Insomma, era bene che non ci fossero ebrei dichiarati su quei carri, con la loro bella Stella di Davide arcobaleno, accanto ad Alessandro Zan che cantava e a Elly Schlein che ballava, perché la loro presenza sarebbe apparsa indecente a molti in quanto rappresentativa della colpa del genocidio (quello di Gaza – nuovo dogma dell’antisionismo globale – non quello di Auschwitz), o gravemente inopportuna ad altrettanti, in quanto foriera di contraddizioni non dipanabili se non montando e rimontando – chissà a che prezzo, chissà con quali conseguenze – la koinè linguistico-culturale del movimento dirittista.

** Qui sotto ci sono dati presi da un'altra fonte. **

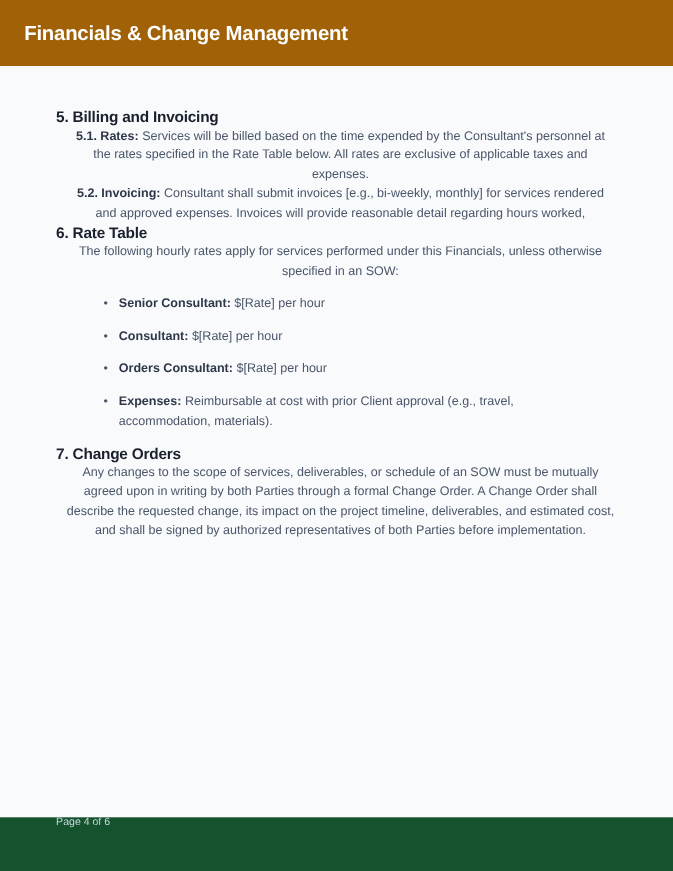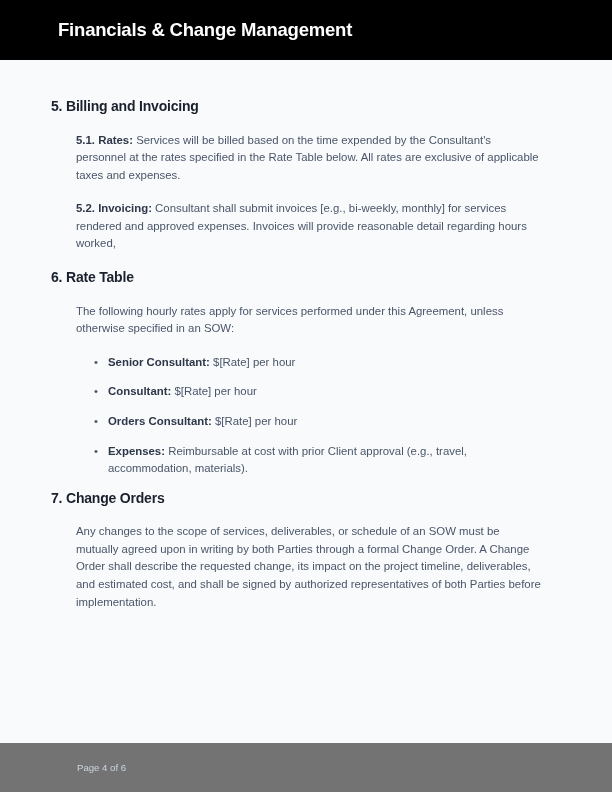--- a/index.html
+++ b/index.html
@@ -13,25 +13,25 @@
     font-family: "Liberation Sans", sans-serif;
     color: #4a5568;
     overflow: hidden;
     position: relative;
   }
 
   
   .page-header {
     width: 612px;
     height: 60px;
-    background: #000000;
+    background: #a16207;
     display: flex;
     align-items: center;
     box-sizing: border-box;
-    padding-left: 58px;
+    padding-left: 22px;
   }
   .page-header-title {
     color: #ffffff;
     font-size: 18.5px;
     font-weight: bold;
     letter-spacing: -0.2px;
     line-height: 1;
   }
 
   
@@ -47,27 +47,27 @@
     font-weight: bold;
     color: #1a202c;
     letter-spacing: -0.2px;
     line-height: 1.25;
   }
   .heading-gap-1 { margin-top: 0px; }
   .heading-gap-2 { margin-top: 28px; }
   .heading-gap-3 { margin-top: 22px; }
 
   p.body-text {
-    margin: 16px;
+    margin: 0;
     font-size: 11.4px;
     line-height: 17.6px;
     color: #4a5568;
     padding-left: 9px;
     padding-right: 2px;
-    text-align: left;
+    text-align: center;
   }
   .para-block-1 { margin-top: 18px; }
   .para-block-2 { margin-top: 17px; }
   .para-block-3 { margin-top: 20px; }
 
   p.body-text b,
   li.rate-item b {
     color: #2d3748;
     font-weight: bold;
   }
@@ -95,25 +95,24 @@
     line-height: 17.6px;
   }
 
   
   .page-footer {
     position: absolute;
     left: 0;
     bottom: 0;
     width: 612px;
     height: 49px;
-    background: #737373;
+    background: #14532d;
     display: flex;
-    align-items: center;
     box-sizing: border-box;
-    padding-left: 77px;
+    padding-left: 51px;
   }
   .page-footer-text {
     color: #cbd5e0;
     font-size: 9.6px;
     line-height: 1;
   }
 </style>
 </head>
 <body>
 
@@ -124,21 +123,21 @@
 <div class="content">
 
   <h2 class="section-heading heading-gap-1">5. Billing and Invoicing</h2>
 
   <p class="body-text para-block-1"><b>5.1. Rates:</b><span> Services will be billed based on the time expended by the Consultant's personnel at the rates specified in the Rate Table below. All rates are exclusive of applicable taxes and expenses.</span></p>
 
   <p class="body-text"><b>5.2. Invoicing:</b><span> Consultant shall submit invoices [e.g., bi-weekly, monthly] for services rendered and approved expenses. Invoices will provide reasonable detail regarding hours worked,</span></p>
 
   <h2 class="section-heading heading-gap-2">6. Rate Table</h2>
 
-  <p class="body-text para-block-2">The following hourly rates apply for services performed under this Agreement, unless otherwise specified in an SOW:</p>
+  <p class="body-text para-block-2">The following hourly rates apply for services performed under this Financials, unless otherwise specified in an SOW:</p>
 
   <ul class="rate-list">
     <li class="rate-item"><b>Senior Consultant:</b><span> $[Rate] per hour</span></li>
     <li class="rate-item"><b>Consultant:</b><span> $[Rate] per hour</span></li>
     <li class="rate-item"><b>Orders Consultant:</b><span> $[Rate] per hour</span></li>
     <li class="rate-item"><b>Expenses:</b><span> Reimbursable at cost with prior Client approval (e.g., travel, accommodation, materials).</span></li>
   </ul>
 
   <h2 class="section-heading heading-gap-3">7. Change Orders</h2>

Per una parte della sinistra italiana (quella che le elezioni europee hanno rigonfiato e inorgoglito di consensi) anche gli ebrei israeliani che da mesi tentano di mandare a casa Benjamin Netanyahu sono per proprietà transitiva secondini della galera sionista, da cui liberare la Palestina dal fiume al mare e gli ebrei italiani, che pure israeliani non sono, sono agenti stranieri di uno stato canaglia e cittadini a metà, in quanto irrimediabilmente segnati dalla doppia appartenenza. Un pensiero squisitamente fascista al servizio della retorica antifa.

Per un’altra parte della sinistra italiana, invece, quella con rispetto parlando moderata, il pregiudizio antisemita dei compagni di piazza è un inevitabile effetto collaterale della polarizzazione mediorientale, su cui non vale la pena di far saltare le mitologiche unità antifasciste delle manifestazioni di opposizione, Pride compresi.

Insomma, l’unica divisione a sinistra sul tema è tra chi vuole discriminare gli ebrei, e chi, pure non volendo, accetta che siano discriminati e neppure si sogna di chiamare antisemiti gli antisemiti, per evitare che esploda la santabarbara delle contraddizioni di una piazza che, di fronte alla sorte di tutti i diversi sessuali in Medio Oriente, dichiara ufficialmente nemico l’unico Paese dell’area in cui i gay – malgrado i fascisti alla Ben-Gvir – possono vivere liberamente e festeggiare il proprio Pride senza essere lapidati, impiccati e buttati dai balconi come fa a Gaza Yahya Sinwar.

I Protocolli dei Savi di Sion arcobaleno, che hanno decretato la necessità di un Pride judenfrei per non sfidare la suscettibilità proPal, impongono agli ebrei ciò che Roberto Vannacci vorrebbe imporre ai gay: di non esibire la propria identità, di non offendere le maggioranze silenziose con il proprio orgoglio di minoranza e di lasciare alla brava gente il diritto di considerarli un errore della natura o della storia e una lobby manipolatrice dei processi democratici.